Items from a data source
☆ ☆ ☆ ☆
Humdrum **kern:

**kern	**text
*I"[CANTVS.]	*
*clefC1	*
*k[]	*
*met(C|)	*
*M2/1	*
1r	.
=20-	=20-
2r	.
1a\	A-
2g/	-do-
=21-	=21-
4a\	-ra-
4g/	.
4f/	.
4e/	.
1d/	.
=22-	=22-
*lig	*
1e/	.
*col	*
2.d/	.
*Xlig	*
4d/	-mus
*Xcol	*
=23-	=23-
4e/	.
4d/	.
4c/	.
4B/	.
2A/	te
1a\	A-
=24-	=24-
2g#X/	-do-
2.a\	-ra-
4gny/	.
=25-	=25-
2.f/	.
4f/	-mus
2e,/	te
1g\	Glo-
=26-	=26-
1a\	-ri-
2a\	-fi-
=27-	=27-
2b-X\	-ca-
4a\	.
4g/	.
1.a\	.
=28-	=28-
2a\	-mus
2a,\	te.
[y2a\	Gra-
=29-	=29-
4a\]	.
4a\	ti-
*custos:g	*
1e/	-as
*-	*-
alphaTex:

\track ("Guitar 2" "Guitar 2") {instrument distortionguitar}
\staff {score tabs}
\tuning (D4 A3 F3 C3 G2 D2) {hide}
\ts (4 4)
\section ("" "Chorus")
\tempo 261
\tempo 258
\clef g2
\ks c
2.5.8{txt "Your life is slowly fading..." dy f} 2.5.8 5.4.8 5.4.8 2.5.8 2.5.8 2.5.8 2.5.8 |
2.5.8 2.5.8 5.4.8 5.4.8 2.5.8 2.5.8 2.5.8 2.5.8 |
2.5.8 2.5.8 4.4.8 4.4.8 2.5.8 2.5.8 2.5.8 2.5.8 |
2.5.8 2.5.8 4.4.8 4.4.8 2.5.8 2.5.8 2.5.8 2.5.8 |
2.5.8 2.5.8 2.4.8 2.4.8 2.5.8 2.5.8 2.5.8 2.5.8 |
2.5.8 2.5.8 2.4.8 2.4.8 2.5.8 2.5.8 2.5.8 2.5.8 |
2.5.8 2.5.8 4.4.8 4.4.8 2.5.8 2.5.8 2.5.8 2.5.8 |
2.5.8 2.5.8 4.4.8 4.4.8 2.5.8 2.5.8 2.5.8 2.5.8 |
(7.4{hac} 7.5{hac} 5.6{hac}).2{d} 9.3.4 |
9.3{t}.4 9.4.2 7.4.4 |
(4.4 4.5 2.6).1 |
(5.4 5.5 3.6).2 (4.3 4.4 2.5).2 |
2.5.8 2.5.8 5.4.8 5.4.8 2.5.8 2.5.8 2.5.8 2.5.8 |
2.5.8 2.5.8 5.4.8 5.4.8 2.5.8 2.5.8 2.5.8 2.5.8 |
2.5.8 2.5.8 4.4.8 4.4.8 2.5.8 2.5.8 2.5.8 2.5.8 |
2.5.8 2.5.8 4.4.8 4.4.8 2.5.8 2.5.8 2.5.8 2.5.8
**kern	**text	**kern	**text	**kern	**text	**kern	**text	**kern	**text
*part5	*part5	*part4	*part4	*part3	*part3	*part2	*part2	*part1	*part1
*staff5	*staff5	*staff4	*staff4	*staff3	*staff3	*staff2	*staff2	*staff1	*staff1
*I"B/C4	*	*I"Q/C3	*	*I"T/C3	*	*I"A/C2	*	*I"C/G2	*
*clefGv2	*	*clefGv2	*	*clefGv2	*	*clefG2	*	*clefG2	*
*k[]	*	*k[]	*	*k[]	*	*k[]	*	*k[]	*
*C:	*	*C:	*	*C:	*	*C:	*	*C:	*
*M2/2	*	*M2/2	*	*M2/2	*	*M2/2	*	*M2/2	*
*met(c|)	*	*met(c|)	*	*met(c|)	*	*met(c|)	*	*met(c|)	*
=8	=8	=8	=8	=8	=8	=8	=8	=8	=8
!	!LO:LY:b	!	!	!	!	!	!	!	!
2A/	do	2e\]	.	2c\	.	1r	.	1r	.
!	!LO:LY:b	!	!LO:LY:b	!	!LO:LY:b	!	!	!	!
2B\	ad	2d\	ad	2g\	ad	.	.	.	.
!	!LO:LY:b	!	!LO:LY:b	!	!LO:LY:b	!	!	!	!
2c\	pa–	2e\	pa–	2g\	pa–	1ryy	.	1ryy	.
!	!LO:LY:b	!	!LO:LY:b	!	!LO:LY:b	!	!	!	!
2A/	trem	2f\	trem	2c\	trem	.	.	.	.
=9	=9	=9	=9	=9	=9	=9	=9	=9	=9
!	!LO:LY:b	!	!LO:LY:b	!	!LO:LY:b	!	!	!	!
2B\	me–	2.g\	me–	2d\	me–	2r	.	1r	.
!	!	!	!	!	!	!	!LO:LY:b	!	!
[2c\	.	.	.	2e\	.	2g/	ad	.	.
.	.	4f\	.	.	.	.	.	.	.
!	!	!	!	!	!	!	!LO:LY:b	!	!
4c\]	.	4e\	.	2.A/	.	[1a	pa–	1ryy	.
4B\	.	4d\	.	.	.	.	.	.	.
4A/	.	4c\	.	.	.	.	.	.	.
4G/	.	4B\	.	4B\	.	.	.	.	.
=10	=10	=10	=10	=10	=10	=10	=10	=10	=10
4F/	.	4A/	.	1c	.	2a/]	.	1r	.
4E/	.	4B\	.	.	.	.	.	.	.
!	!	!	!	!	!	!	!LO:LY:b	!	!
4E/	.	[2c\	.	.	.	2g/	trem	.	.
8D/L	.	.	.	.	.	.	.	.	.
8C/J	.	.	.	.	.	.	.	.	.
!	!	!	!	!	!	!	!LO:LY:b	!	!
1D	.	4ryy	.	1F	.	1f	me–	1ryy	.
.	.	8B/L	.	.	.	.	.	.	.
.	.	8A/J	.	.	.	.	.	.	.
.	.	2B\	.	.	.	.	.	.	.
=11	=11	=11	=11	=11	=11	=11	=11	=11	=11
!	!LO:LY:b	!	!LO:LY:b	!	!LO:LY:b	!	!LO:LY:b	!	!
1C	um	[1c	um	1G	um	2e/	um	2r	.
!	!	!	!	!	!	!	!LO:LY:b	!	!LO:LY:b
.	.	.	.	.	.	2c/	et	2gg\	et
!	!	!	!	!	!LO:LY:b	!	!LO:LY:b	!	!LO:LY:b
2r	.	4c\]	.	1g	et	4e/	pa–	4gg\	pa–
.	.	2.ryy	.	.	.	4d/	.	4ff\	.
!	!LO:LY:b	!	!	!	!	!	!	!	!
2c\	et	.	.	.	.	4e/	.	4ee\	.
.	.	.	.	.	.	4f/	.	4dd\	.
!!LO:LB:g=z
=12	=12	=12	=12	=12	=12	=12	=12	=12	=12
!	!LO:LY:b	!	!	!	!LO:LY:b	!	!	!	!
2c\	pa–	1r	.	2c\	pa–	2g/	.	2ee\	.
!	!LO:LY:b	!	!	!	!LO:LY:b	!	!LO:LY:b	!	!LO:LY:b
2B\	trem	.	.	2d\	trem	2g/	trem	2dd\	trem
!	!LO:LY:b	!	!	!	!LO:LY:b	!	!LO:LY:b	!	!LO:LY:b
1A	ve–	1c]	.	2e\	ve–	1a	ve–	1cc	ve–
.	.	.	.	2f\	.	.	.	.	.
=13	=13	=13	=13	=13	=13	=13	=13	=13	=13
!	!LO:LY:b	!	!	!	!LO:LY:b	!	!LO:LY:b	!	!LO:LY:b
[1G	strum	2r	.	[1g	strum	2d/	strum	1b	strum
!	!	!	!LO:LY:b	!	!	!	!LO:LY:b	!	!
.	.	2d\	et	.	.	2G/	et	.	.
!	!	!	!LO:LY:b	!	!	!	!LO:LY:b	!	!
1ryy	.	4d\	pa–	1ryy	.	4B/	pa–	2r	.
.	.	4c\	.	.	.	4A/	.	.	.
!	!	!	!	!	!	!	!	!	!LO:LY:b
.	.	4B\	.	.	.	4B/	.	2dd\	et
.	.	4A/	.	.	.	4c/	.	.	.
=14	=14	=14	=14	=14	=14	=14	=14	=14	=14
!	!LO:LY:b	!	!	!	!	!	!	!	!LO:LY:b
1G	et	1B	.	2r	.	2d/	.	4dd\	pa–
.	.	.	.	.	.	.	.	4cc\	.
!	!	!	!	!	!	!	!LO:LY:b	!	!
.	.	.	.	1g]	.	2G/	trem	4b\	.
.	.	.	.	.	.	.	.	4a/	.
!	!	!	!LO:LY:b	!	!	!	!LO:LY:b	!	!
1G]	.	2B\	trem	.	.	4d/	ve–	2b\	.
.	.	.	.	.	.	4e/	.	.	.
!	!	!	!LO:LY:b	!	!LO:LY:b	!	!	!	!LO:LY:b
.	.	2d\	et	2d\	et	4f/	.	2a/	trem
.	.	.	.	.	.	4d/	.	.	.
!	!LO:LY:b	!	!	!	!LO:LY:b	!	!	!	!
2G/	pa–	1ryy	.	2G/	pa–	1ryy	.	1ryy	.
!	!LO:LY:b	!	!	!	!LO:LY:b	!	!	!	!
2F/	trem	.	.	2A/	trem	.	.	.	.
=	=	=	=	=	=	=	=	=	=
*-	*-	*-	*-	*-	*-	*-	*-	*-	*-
☆ ☆ ☆ ☆
Pick out every line in the entries above that contains the word "trem", and copy each one. Case counts.

Worked answer
2A/	trem	2f\	trem	2c\	trem	.	.	.	.
4E/	.	[2c\	.	.	.	2g/	trem	.	.
2B\	trem	.	.	2d\	trem	2g/	trem	2dd\	trem
.	.	.	.	1g]	.	2G/	trem	4b\	.
1G]	.	2B\	trem	.	.	4d/	ve–	2b\	.
.	.	2d\	et	2d\	et	4f/	.	2a/	trem
2F/	trem	.	.	2A/	trem	.	.	.	.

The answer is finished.